A visit to the station revealed an awful state of affairs. People mad with fear, camping about in the hopes of securing a place on the train. The poor little children crying from hunger—women with newly-born infants—all struggling to get something—they knew not what. Food was scarce in Warsaw and at the station there was not an atom. Where the buffet had been, was crushed full of humanity—or what had been humanity before fear had taken possession of it.
We could do nothing to help. Our own desire was also to get away—away from the fear—where we might rest.
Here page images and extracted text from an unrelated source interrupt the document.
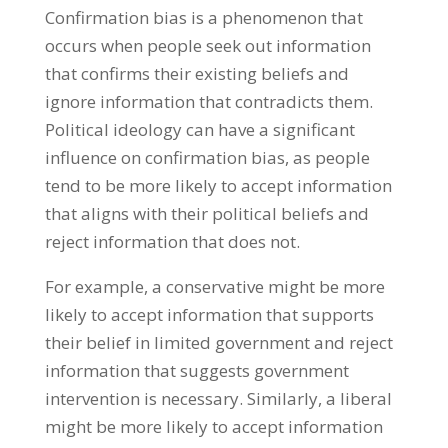
Confirmation bias is a phenomenon that
occurs when people seek out information
that confirms their existing beliefs and
ignore information that contradicts them.
Political ideology can have a significant
influence on confirmation bias, as people
tend to be more likely to accept information
that aligns with their political beliefs and
reject information that does not.
For example, a conservative might be more
likely to accept information that supports
their belief in limited government and reject
information that suggests government
intervention is necessary. Similarly, a liberal
might be more likely to accept information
We managed to work our way to the ticket office, only to find the tickets would not be sold until seven in the morning! No amount of persuasion helped. I took my place there at the ticket office so we should at least be first in the morning, while my husband went back to the apartment to tell our governess, Panna Jadwiga, to have all ready when we came in the morning.
BABY WANDA AND HER POLISH NURSES IN CRACOW COSTUME. |
In those four hours of waiting (until two o'clock Saturday morning) for my husband to return, what things I saw—what essence of misery! We had a red-capped porter, but he told us some one must be with him. My husband brought a little food, but how could one eat with those starving creatures about? My husband and the man took turns standing at the window. Once a crowd pushing to get in the station hurt an enceinte woman. Through the fright and pressure she gave birth to her child—a little lifeless mite. We managed to get her through to where the Red Cross train was leaving. They took her on, with her dead baby wrapped in her petticoat—to go where? To do what when she got there? The pitiful circumstance raised hardly a ripple on that crowd. People at such times take everything as a matter of course.
At six, I went to fetch the children, not even conscious of being tired. They were just eating breakfast, under protest. How I dreaded taking them into that human vortex, but I had to be glad we could get away, and, in a few minutes, I had completed our arrangements, saying goodbye to that homelike apartment.
Once more we were on the road, bag and baggage, off for Vitebsk, where we had no house of our own to walk into. All in Warsaw seemed going in one direction, to the Petrogradski station, one of those spots which is a long distance from every place.
On the bridge over the Vistula, we were kept waiting some time by passing troops and forage wagons, and the sound of them brought back Suwalki forcibly to mind. Eventually we reached our destination. We started to literally break our way through to the gate where my husband was waiting, Panna Jadwiga, the cook, and the maid, each carrying a child in her arms, with two men laden with luggage following. We had to climb over many who had finally succumbed to the rigors of the night. The crowd was apathetic. Our train was possible only for people who could pay first-class fares and place cards besides. When we got near the gates the pressure began and the children cried until they were carried shoulder high. At last the gates were opened, and we got to our places without further discomfort, only we were alone with the children, the servants being in the second car. Just one week before we had arrived in Warsaw from Vilno—and now—already on our way farther. How much had happened in that short week!
I began to feel like the Wandering Jew; and Jews there were in that train, the first I ever saw travel on a Saturday in Poland.